Using randomForest package in R, how to get probabilities from classification model? Using randomForest package in R, how to get probabilities from classification model? r r

Using randomForest package in R, how to get probabilities from classification model?


model$predicted is NOT the same thing returned by predict(). If you want the probability of the TRUE or FALSE class then you must run predict(), or pass x,y,xtest,ytest like

randomForest(x,y,xtest=x,ytest=y), 

where x=out.data[, feature.cols], y=out.data[, response.col].

model$predicted returns the class based on which class had the larger value in model$votes for each record. votes, as @joran pointed out is the proportion of OOB(out of bag) ‘votes’ from the random forest, a vote only counting when the record was selected in an OOB sample. On the other hand predict() returns the true probability for each class based on votes by all the trees.
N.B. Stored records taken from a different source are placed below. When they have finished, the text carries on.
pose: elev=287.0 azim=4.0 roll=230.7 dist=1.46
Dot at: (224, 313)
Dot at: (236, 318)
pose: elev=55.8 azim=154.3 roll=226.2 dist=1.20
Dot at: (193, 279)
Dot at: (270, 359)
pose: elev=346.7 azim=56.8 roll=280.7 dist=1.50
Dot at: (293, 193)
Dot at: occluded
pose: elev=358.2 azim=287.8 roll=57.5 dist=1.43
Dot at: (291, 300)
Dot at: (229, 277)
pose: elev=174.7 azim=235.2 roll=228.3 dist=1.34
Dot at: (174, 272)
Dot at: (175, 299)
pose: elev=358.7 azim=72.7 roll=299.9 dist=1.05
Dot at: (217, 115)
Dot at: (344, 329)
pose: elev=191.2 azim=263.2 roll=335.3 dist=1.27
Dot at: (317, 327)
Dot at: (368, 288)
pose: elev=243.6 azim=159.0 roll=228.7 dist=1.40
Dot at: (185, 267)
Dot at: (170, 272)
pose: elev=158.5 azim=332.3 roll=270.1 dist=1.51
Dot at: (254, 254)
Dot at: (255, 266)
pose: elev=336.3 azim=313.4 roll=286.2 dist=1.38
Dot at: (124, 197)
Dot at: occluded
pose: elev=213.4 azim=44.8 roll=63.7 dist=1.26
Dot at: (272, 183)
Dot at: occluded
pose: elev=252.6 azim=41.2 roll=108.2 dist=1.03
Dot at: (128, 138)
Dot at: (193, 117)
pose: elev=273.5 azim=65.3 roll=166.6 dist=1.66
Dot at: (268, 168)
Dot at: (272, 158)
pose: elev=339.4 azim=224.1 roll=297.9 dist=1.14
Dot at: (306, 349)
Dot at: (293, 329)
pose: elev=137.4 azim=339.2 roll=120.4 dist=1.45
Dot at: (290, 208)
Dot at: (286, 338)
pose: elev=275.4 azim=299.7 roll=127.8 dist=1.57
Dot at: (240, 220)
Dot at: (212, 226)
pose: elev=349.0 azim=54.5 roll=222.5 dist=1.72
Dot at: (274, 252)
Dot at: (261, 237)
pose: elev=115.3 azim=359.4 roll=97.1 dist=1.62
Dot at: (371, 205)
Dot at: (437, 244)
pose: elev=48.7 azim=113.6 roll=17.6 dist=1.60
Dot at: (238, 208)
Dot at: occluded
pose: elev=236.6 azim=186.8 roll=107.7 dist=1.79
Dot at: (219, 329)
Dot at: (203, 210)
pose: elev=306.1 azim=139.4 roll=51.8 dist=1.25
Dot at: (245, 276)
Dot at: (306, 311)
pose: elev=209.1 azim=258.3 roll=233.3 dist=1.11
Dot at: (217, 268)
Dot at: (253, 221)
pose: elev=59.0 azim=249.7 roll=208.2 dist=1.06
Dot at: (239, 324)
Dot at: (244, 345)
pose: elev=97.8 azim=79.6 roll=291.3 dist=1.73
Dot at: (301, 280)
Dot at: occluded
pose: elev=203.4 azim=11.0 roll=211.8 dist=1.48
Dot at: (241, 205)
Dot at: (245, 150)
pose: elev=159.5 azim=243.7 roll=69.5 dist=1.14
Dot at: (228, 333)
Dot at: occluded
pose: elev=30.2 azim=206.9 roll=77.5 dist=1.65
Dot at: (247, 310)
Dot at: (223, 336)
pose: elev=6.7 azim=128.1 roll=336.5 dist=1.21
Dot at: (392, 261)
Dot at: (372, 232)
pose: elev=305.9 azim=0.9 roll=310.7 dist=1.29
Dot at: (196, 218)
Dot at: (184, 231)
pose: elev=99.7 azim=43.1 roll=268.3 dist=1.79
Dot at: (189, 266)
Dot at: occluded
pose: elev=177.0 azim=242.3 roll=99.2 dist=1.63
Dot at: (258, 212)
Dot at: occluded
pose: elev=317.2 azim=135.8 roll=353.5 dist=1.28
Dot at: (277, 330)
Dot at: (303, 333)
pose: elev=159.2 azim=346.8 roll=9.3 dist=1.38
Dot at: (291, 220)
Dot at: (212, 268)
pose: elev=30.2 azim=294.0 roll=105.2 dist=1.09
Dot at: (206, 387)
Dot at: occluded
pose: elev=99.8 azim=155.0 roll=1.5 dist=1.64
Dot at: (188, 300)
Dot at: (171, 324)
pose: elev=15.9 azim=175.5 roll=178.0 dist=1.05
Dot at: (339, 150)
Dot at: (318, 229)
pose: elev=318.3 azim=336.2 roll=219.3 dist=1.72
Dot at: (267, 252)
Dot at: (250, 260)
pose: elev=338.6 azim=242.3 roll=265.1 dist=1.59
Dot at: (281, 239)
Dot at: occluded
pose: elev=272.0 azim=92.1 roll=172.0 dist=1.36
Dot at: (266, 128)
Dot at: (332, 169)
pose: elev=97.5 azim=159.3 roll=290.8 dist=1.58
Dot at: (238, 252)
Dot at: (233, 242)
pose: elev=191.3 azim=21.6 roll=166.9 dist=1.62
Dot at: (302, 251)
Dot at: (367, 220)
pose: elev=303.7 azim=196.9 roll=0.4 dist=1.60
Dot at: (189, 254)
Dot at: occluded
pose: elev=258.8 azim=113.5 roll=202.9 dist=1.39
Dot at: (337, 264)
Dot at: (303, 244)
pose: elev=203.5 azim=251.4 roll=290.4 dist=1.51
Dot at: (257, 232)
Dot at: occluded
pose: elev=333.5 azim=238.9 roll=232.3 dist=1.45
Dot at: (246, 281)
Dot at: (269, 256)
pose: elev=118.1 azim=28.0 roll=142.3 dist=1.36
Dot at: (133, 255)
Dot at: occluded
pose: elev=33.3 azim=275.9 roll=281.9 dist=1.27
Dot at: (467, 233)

Using randomForest(x,y,xtest=x,ytest=y) functions a little differently than when passing a formula or simply randomForest(x,y), as in the example given above. randomForest(x,y,xtest=x,ytest=y) WILL return the probability for each class, this may sound a little weird, but it is found under model$test$votes, and the predicted class under model$test$predicted, which simply selects the class based on which class had the larger value in model$test$votes. Also, when using randomForest(x,y,xtest=x,ytest=y), model$predicted and model$votes have the same definition as above.

Finally, just to note, if randomForest(x,y,xtest=x,ytest=y) is used, then, in order to use predict() function the keep.forest flag should be set to TRUE.

model=randomForest(x,y,xtest=x,ytest=y,keep.forest=TRUE). prob=predict(model,x,type="prob")

prob WILL be equivalent to model$test$votes since the test data input are both x.